━━ MATERIAL PROVIDED

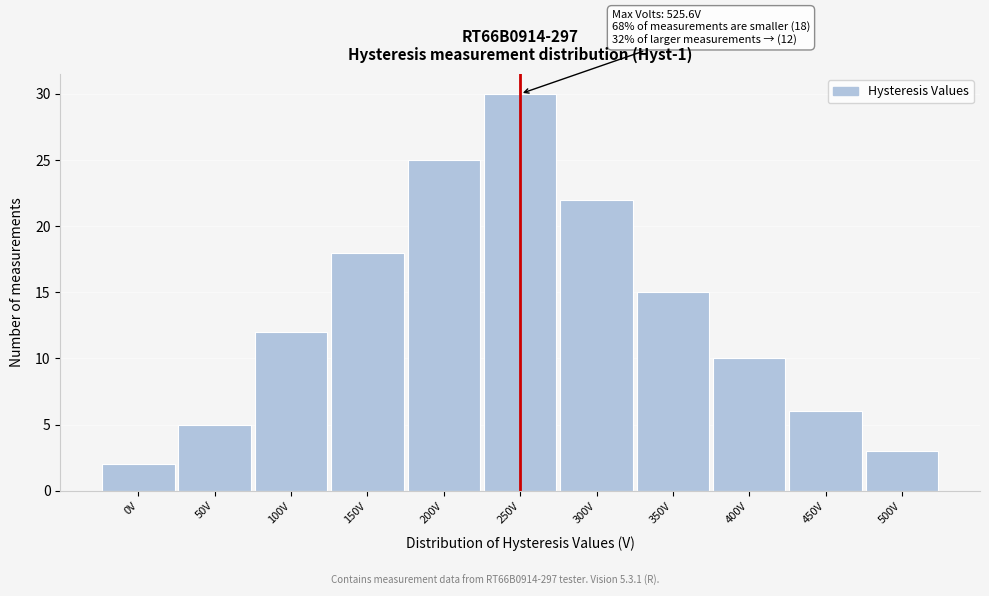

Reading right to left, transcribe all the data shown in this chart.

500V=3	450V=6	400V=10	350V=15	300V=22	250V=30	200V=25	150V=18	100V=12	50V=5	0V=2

━━━━
━━ MATERIAL PROVIDED

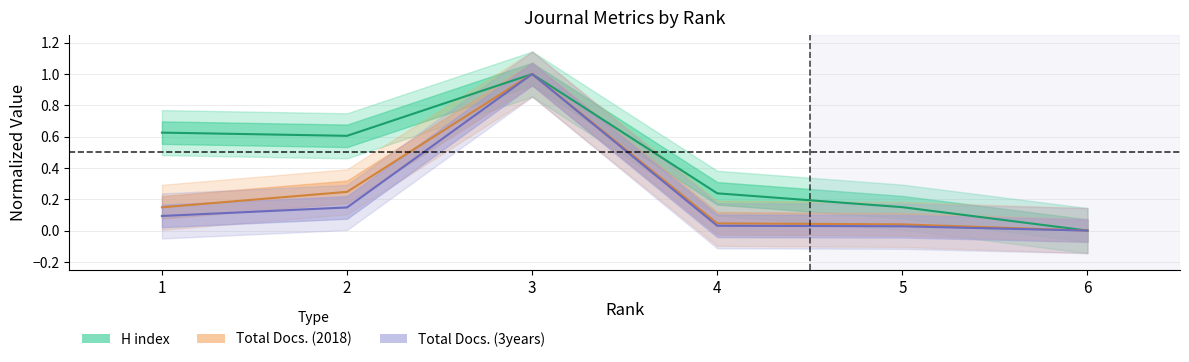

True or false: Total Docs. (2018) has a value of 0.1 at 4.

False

━━━━
━━ MATERIAL PROVIDED

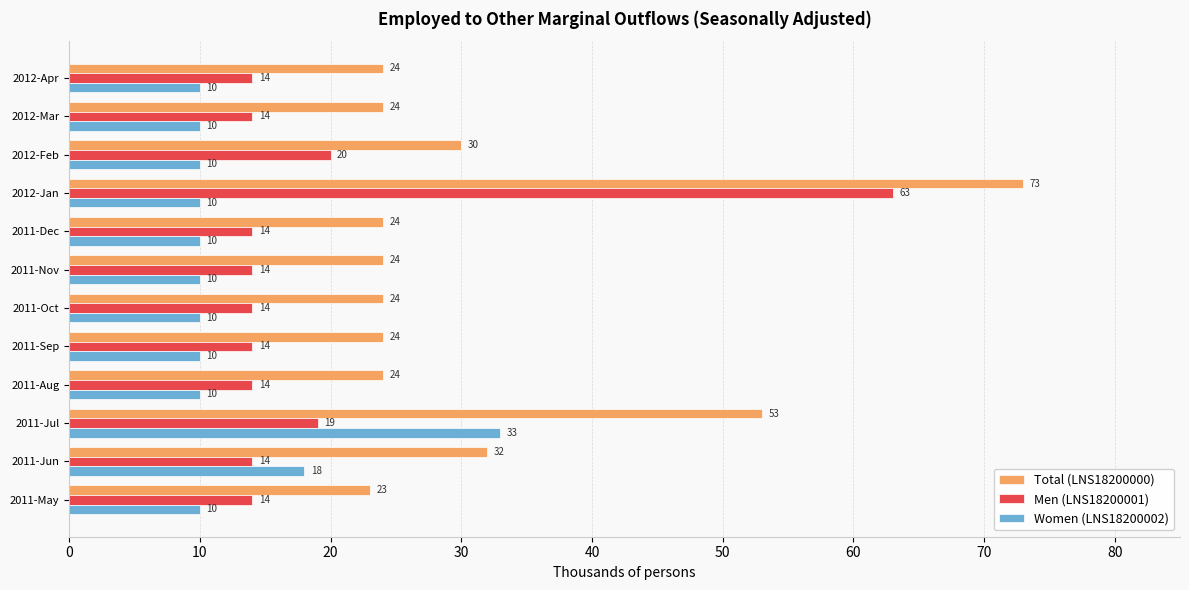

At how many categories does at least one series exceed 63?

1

━━━━

WHAT TO WORK ON.
How many of the lines above contain the word "True"? Reply with the number only.

SOLUTION FOR THIS PROBLEM.
1